Everybody knows that morality is indissoluble from the idea of conscience and that something innate in us will condemn murder and theft without having to have the lesson pedantically inculcated. Finding a full wallet on the back seat of a cab and deciding to hang onto it, most people would have to subject themselves to at least some rationalization and justification, even if they were sure that nobody had detected them. I myself can’t decide if this inherent conscience is conferred upon us by evolutionary biology—in other words, whether it selects well for socialization and survival and thus comes to us as something possessing evident utility. That thought might be merely as comforting a reflection as a belief in altruism. However, I do know for sure that a certain number of people manage to be born, or perhaps raised, without this constraint. When confronted with the unblinking, conscienceless person we now say that he is a “psychopath,” incapable of conceiving an interest other than his own and perhaps genuinely indifferent to the well-being of others.

This diagnosis is certainly an advance on the idea of demonic possession or original sin. But not all psychopaths are the same. Some, rather than being simply indifferent to the well-being of others, have an urgent need to make others feel agony and humiliation. Still others will press this need to the point where it endangers their own self-interest—just as a pathological liar is one who utters apparently motiveless falsehoods even when they can do him no possible good. Thus, we have to postulate the existence of human behavior that is simultaneously sadistic and self-destructive. We would not have much difficulty in describing the consequences of such behavior as evil. “It was an evil day when …” “The evil outcome of this conduct was …” Why, then, is there any problem about ascribing these qualities to the perpetrator?

For example, many countries maintain secret police forces and inflict torture on those who disagree. And some countries inflict torture or murder at random, since the pedagogic effect on the population is even greater if there is no known way of avoiding the terror. Caprice, also, lends an element of relish to what might otherwise be the boring and routine task of repression. However, most governments will have the grace (or the face) to deny that they do this. And relatively few states will take photographs or videos of the gang-rape and torture of a young woman in a cellar and then deposit this evidence on the family’s doorstep. This eagerness to go the extra mile, as is manifested in Saddam Hussein’s regime, probably requires an extra degree of condemnation. And if we are willing to say, as we are, that the devil is in the details, then it may not be an exaggeration to detect a tincture of evil in the excess.
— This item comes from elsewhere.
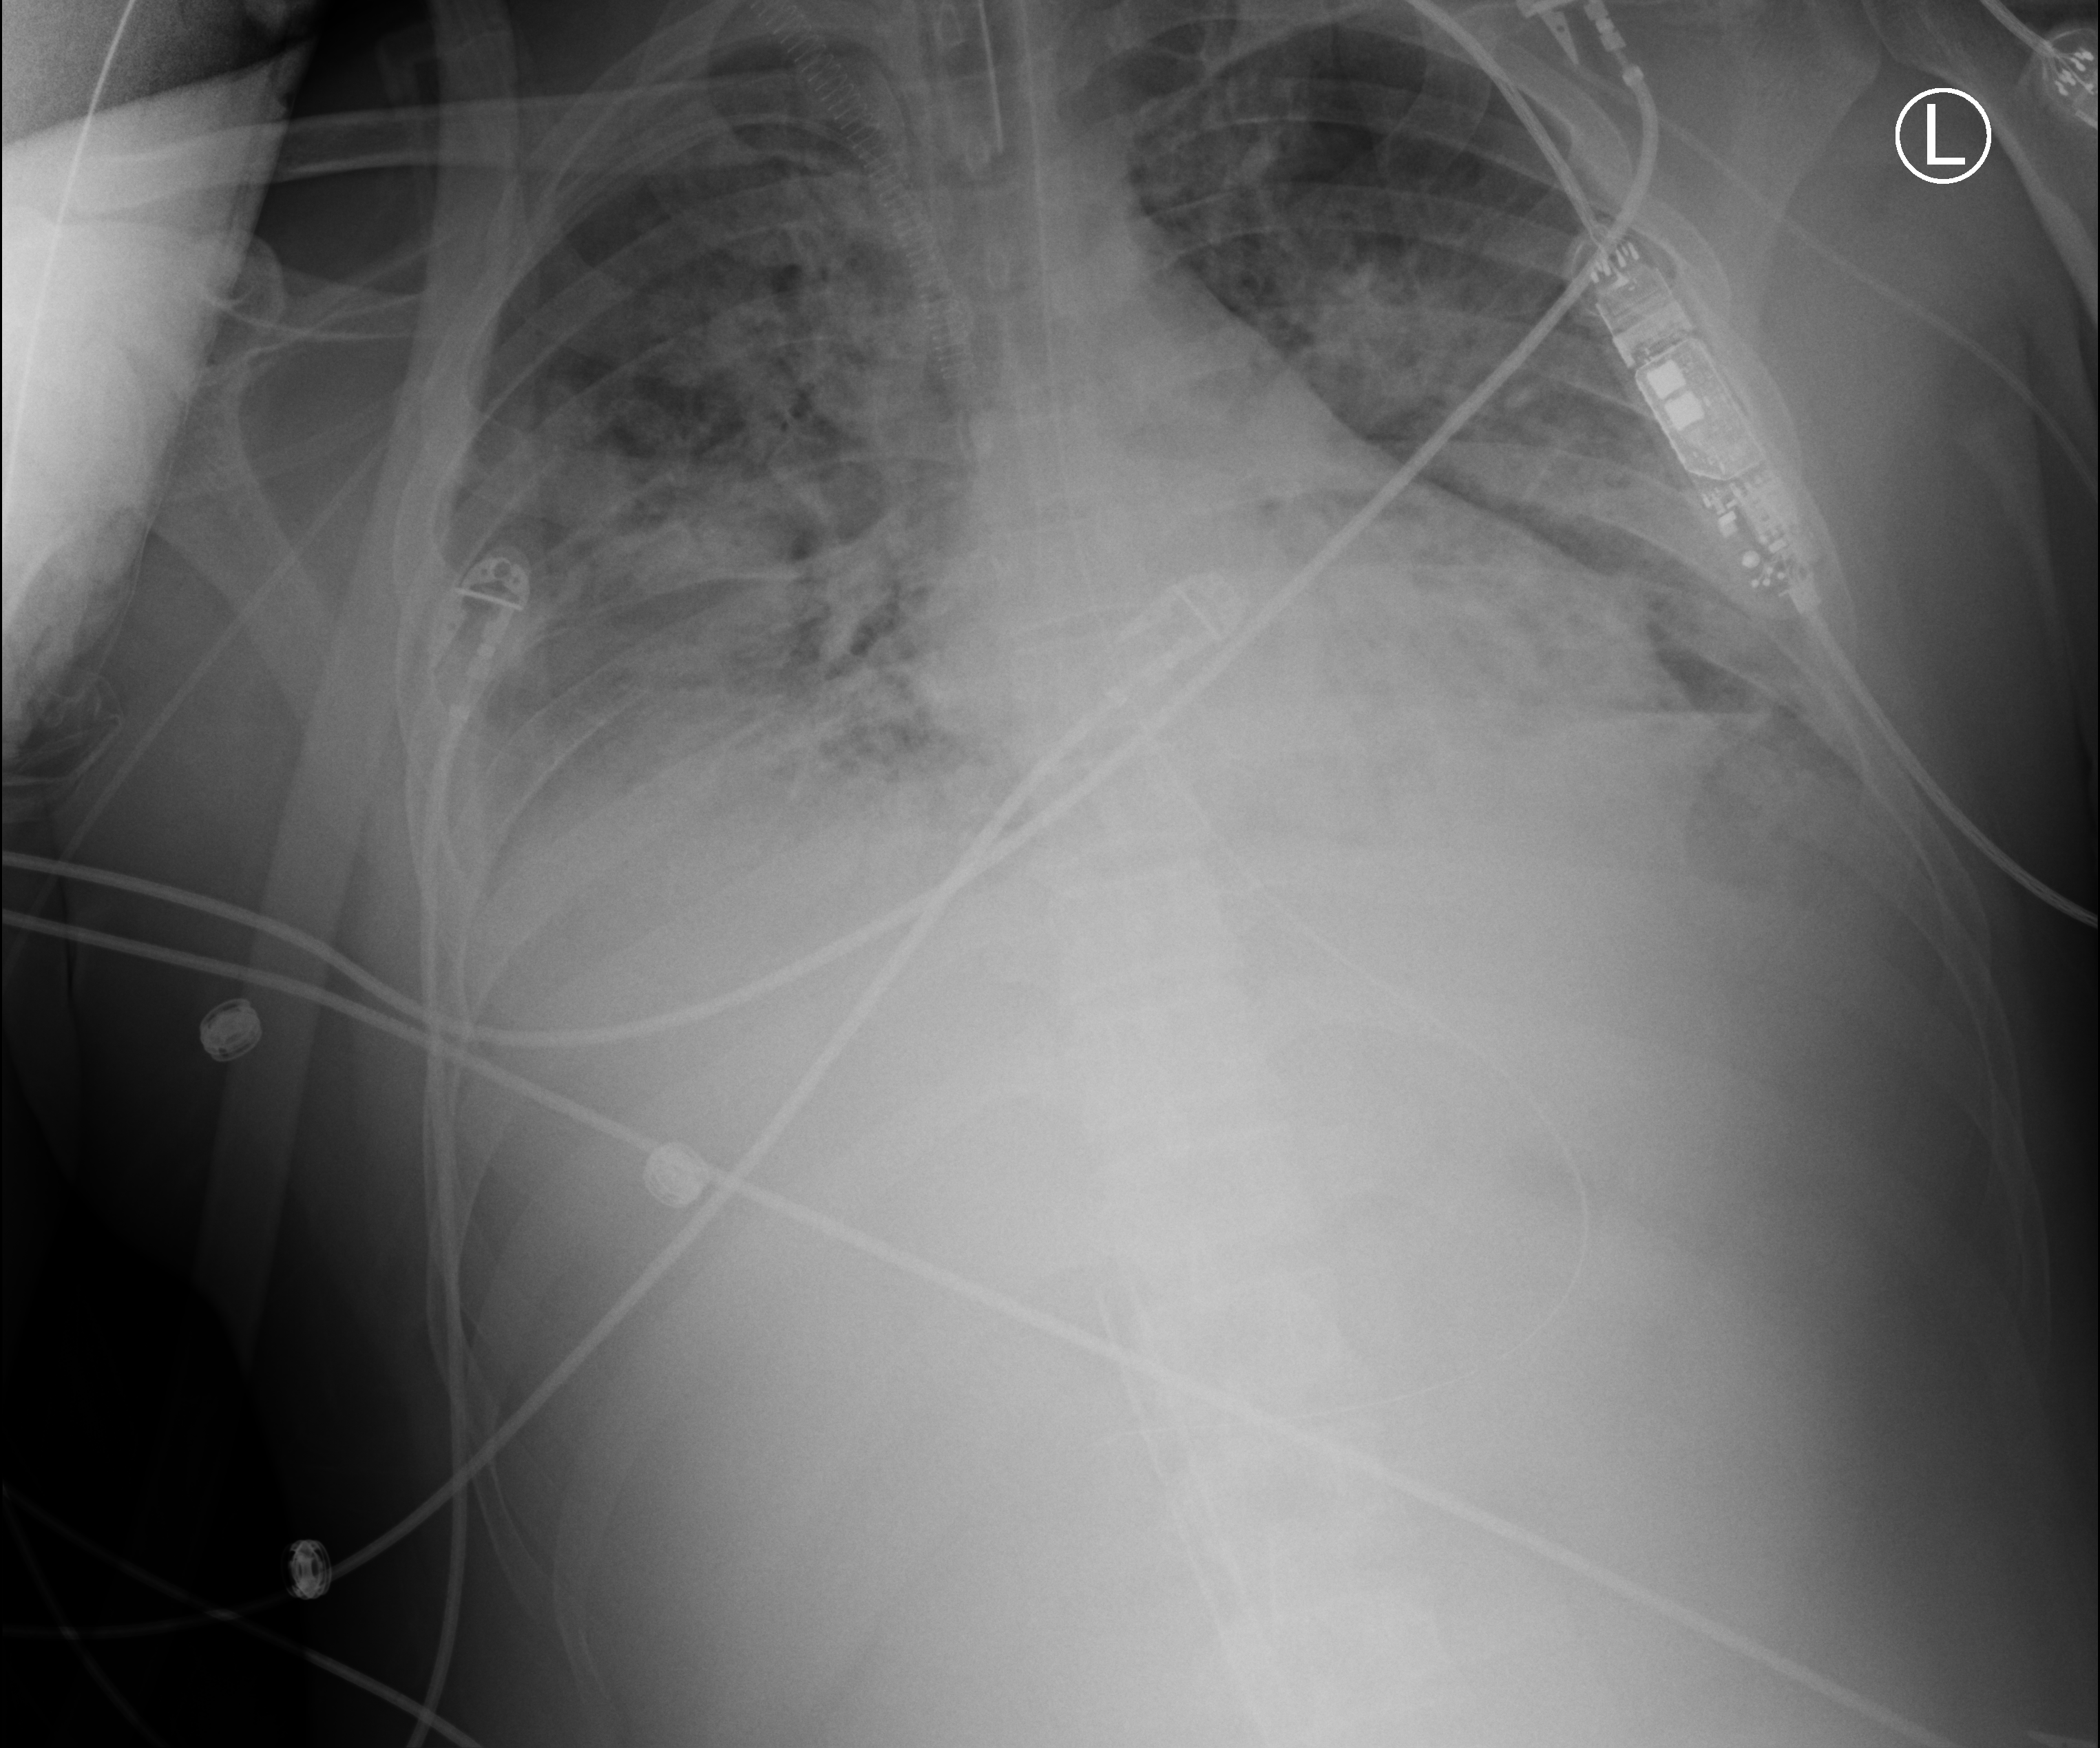
Bedside chest radiograph (computed radiography); anteroposterior (AP) projection. Adult patient hospitalised with COVID-19, age 18–59 years.
Hospital-stay facts (about this admission, not read from this image; timing relative to this image not recorded): mechanically ventilated during this hospital stay: yes.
We could have a stab at making a clinical definition and define evil as the surplus value of the psychopathic—an irrational delight in flouting every customary norm of civilization.

Like everything else, including moral relativism, this would be subjective. Probably no journalist in the current discourse has had more fun denouncing Bush as a reactionary simpleton than Robert Fisk of the London Independent. His dispatches have an almost Delphic stature among those who decry American “double standards.” Yet I still have my copy of the article he wrote from Kuwait City soon after the expulsion of Saddam’s forces. He described as best he could the contents of certain cellars and improvised lock-ups and the randomness of the carnage and destruction and waste (remember that Saddam blew up the Kuwaiti oilfields when he had already surrendered control of them), but there was an X-factor in the scene that he could smell or taste rather than summarize. “Something evil,” he wrote, “has happened here.” I think I agree with him that we do indeed need a word for it, and that this is the best negative superlative that we possess.